= What this task involves =
The entries that follow include a run beginning at the line with "[^49]: See our" and ending at the line with "[^52]: Charles Eisenstein"; restate that run word for word and leave the rest out.

Stored dataset items

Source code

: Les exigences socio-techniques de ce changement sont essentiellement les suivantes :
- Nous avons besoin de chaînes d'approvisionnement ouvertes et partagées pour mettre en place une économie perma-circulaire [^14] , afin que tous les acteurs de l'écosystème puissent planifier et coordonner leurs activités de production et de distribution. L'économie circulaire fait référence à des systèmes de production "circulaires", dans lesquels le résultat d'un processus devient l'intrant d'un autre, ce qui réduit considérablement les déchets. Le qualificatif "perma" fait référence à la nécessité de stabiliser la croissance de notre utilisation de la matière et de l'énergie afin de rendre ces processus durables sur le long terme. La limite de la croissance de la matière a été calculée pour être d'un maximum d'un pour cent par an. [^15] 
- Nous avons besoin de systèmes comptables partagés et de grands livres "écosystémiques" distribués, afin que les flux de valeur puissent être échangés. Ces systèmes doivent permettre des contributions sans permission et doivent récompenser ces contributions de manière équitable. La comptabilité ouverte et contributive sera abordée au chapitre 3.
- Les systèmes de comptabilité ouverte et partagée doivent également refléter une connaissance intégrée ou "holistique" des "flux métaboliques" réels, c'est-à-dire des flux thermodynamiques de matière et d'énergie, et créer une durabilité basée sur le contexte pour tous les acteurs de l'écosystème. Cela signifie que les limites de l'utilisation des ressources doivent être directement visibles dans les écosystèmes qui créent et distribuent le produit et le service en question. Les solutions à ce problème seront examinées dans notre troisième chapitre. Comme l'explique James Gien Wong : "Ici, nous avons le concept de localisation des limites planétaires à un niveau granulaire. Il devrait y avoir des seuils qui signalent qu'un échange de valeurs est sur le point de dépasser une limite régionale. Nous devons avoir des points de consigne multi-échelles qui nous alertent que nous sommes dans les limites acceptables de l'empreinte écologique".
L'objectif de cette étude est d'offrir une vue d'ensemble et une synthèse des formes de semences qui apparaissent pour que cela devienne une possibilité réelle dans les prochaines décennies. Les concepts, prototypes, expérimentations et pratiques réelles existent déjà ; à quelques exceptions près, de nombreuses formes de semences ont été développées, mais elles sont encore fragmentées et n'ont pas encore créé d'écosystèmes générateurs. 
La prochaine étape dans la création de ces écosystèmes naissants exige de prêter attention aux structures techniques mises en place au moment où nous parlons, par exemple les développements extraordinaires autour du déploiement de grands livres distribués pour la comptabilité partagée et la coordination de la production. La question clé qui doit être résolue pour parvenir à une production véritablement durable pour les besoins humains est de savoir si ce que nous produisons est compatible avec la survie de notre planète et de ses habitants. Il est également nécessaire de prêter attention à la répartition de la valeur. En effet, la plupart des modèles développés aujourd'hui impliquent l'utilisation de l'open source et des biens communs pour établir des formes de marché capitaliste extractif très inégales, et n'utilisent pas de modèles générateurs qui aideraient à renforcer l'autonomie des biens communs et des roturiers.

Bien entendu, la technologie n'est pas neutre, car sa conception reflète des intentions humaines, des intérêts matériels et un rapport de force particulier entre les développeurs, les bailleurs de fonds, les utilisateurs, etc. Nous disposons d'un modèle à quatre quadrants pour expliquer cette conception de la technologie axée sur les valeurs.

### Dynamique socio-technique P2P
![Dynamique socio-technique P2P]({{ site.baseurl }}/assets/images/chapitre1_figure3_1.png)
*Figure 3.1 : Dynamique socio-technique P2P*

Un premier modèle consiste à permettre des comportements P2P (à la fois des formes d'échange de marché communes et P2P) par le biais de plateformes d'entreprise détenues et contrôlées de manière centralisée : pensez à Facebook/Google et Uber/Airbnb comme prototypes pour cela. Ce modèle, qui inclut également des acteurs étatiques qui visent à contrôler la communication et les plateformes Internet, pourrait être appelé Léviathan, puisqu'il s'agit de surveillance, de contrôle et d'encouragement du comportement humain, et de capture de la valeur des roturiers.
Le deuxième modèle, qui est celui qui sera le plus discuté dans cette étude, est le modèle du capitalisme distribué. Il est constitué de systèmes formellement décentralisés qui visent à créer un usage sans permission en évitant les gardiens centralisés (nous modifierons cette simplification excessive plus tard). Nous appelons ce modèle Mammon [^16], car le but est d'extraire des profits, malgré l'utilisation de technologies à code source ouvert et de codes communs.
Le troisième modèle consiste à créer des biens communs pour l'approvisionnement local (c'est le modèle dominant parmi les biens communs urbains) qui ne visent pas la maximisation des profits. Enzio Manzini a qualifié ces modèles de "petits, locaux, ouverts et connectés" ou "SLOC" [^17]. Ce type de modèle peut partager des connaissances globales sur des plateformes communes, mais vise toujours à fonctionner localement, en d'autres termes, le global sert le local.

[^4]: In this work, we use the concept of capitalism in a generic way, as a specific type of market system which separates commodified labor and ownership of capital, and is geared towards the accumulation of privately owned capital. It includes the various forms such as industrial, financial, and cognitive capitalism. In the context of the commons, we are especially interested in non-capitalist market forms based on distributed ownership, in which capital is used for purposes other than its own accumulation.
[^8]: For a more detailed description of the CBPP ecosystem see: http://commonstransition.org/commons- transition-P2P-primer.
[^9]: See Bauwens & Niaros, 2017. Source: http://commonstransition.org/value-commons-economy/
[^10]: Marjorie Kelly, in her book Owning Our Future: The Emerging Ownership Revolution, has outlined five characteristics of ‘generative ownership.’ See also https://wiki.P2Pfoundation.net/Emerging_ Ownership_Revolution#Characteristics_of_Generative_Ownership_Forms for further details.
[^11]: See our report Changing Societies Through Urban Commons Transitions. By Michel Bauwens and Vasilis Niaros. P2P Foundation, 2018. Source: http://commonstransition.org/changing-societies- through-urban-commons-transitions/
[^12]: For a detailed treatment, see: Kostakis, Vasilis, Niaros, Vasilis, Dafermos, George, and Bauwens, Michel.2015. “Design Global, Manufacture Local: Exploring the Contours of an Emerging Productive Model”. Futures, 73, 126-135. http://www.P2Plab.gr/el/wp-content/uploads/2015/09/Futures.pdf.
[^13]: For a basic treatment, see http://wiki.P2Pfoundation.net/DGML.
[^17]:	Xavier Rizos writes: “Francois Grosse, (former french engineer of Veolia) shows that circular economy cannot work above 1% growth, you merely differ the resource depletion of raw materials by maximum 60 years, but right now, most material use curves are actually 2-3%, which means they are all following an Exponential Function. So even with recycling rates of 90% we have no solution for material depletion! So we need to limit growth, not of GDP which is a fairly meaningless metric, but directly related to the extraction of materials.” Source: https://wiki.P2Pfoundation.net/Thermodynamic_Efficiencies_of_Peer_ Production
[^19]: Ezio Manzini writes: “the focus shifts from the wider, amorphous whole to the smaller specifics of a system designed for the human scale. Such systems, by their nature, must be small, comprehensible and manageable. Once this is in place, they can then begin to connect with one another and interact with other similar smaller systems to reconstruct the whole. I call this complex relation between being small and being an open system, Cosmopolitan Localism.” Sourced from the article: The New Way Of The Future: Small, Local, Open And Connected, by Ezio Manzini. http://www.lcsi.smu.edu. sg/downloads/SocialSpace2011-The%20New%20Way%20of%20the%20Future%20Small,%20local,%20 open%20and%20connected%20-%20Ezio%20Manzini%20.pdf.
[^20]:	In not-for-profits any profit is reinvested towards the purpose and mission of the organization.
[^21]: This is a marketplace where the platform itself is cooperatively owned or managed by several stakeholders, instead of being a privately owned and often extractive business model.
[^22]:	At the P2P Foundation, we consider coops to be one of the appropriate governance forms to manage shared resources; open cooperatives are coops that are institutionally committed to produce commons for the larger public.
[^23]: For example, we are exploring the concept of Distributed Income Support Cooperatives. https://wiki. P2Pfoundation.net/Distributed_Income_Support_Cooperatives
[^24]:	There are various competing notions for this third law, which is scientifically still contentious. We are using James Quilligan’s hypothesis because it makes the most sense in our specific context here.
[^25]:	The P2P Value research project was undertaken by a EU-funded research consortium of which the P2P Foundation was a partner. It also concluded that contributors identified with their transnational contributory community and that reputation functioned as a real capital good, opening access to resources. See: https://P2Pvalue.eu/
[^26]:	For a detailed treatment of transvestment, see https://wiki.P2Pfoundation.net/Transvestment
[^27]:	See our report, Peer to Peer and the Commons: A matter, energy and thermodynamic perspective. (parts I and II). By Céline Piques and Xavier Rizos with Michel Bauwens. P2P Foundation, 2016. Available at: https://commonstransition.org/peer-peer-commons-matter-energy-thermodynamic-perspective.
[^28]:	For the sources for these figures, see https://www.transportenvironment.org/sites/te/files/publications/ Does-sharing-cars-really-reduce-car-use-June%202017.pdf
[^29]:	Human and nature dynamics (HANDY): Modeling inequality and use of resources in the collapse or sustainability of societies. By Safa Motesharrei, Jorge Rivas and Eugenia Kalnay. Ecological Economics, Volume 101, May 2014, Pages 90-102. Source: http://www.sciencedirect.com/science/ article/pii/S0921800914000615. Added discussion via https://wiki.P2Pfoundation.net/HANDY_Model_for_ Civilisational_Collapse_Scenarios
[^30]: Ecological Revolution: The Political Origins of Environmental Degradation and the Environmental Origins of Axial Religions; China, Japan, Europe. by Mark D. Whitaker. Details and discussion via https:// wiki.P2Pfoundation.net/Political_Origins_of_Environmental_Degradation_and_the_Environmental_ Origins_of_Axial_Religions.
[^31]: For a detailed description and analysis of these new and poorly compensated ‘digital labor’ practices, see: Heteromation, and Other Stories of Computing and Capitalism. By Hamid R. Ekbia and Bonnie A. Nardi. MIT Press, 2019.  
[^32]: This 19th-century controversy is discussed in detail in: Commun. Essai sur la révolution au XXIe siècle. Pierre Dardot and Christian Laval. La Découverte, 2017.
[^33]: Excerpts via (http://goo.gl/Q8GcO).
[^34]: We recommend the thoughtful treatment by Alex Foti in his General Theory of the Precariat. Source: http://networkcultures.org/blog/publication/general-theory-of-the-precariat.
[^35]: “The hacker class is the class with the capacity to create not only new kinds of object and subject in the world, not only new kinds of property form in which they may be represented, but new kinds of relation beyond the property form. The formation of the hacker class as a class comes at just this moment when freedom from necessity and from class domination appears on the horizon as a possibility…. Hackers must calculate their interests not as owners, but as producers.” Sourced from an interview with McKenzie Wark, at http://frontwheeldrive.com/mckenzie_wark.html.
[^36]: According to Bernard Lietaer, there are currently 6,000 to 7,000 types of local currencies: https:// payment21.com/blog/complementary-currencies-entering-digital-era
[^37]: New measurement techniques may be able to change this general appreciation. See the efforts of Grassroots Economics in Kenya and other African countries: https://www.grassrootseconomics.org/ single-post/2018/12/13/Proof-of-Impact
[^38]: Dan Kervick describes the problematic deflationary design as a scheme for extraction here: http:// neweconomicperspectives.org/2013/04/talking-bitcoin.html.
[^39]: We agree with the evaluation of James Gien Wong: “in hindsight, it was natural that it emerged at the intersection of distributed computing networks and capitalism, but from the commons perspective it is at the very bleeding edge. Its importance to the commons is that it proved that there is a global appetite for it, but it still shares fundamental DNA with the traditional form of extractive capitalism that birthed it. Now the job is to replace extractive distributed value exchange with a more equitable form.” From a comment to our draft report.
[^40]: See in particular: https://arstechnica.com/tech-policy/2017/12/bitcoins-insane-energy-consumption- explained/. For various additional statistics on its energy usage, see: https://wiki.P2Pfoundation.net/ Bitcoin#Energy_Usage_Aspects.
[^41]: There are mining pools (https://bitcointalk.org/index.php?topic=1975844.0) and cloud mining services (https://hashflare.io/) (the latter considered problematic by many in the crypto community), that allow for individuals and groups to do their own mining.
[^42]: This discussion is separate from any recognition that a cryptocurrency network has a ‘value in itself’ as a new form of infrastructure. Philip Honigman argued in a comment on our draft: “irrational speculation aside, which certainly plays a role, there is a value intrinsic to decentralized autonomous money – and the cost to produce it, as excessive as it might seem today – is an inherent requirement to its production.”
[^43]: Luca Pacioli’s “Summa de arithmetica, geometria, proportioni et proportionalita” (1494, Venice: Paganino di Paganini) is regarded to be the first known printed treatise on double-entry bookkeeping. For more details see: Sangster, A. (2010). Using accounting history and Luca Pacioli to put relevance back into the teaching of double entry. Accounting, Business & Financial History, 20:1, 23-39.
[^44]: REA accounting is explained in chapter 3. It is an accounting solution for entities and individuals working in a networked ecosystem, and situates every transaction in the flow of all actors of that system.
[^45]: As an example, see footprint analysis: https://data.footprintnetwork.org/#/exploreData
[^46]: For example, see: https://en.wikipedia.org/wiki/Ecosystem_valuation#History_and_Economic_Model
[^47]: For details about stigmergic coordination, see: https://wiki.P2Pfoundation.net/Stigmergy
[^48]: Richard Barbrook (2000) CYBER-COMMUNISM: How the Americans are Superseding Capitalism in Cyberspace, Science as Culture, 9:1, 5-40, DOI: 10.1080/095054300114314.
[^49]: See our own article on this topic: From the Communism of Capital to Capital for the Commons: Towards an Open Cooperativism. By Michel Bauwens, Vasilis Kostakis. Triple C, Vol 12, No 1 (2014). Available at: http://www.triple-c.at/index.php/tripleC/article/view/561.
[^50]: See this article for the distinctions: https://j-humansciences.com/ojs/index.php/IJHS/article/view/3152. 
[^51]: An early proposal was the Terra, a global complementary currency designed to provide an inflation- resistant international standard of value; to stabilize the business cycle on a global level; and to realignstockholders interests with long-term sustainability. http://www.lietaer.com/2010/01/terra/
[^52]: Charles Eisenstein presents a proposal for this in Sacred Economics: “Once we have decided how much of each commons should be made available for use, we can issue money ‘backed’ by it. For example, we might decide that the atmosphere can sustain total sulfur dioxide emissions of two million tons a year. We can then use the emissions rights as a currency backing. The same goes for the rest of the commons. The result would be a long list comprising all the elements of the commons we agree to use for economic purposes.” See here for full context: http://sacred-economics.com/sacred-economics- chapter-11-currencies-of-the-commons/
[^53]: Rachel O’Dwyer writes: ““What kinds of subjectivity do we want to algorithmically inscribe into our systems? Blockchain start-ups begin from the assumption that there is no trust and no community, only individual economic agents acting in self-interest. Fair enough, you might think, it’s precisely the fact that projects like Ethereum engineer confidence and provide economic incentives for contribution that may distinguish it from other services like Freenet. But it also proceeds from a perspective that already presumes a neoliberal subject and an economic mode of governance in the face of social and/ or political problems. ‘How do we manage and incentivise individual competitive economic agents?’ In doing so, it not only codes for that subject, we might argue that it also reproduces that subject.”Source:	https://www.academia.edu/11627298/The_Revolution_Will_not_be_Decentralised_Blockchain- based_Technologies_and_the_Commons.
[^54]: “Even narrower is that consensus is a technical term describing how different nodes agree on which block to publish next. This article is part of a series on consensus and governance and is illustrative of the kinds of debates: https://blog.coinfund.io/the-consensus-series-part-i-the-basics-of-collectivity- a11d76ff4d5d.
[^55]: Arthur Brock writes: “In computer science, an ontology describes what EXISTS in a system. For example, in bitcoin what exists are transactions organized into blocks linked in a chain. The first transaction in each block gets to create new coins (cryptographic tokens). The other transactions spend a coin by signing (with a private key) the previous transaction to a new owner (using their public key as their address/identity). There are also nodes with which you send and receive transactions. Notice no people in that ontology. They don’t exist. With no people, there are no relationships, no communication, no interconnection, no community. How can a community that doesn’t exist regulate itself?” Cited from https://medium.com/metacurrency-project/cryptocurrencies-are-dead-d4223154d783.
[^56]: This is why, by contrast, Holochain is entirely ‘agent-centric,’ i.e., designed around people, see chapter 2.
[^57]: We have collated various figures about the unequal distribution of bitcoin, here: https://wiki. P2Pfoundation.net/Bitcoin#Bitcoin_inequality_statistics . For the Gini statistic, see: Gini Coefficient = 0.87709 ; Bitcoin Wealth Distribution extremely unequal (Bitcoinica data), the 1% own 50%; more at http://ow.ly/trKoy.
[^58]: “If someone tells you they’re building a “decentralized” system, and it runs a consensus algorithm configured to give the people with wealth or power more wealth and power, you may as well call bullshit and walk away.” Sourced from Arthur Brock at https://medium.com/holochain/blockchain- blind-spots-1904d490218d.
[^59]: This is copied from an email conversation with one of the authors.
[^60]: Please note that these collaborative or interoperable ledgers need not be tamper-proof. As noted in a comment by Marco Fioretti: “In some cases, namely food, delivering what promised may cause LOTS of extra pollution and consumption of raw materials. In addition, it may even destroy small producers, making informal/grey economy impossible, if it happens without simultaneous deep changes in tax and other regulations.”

= Written answer =
[^49]: See our own article on this topic: From the Communism of Capital to Capital for the Commons: Towards an Open Cooperativism. By Michel Bauwens, Vasilis Kostakis. Triple C, Vol 12, No 1 (2014). Available at: http://www.triple-c.at/index.php/tripleC/article/view/561.
[^50]: See this article for the distinctions: https://j-humansciences.com/ojs/index.php/IJHS/article/view/3152. 
[^51]: An early proposal was the Terra, a global complementary currency designed to provide an inflation- resistant international standard of value; to stabilize the business cycle on a global level; and to realignstockholders interests with long-term sustainability. http://www.lietaer.com/2010/01/terra/
[^52]: Charles Eisenstein presents a proposal for this in Sacred Economics: “Once we have decided how much of each commons should be made available for use, we can issue money ‘backed’ by it. For example, we might decide that the atmosphere can sustain total sulfur dioxide emissions of two million tons a year. We can then use the emissions rights as a currency backing. The same goes for the rest of the commons. The result would be a long list comprising all the elements of the commons we agree to use for economic purposes.” See here for full context: http://sacred-economics.com/sacred-economics- chapter-11-currencies-of-the-commons/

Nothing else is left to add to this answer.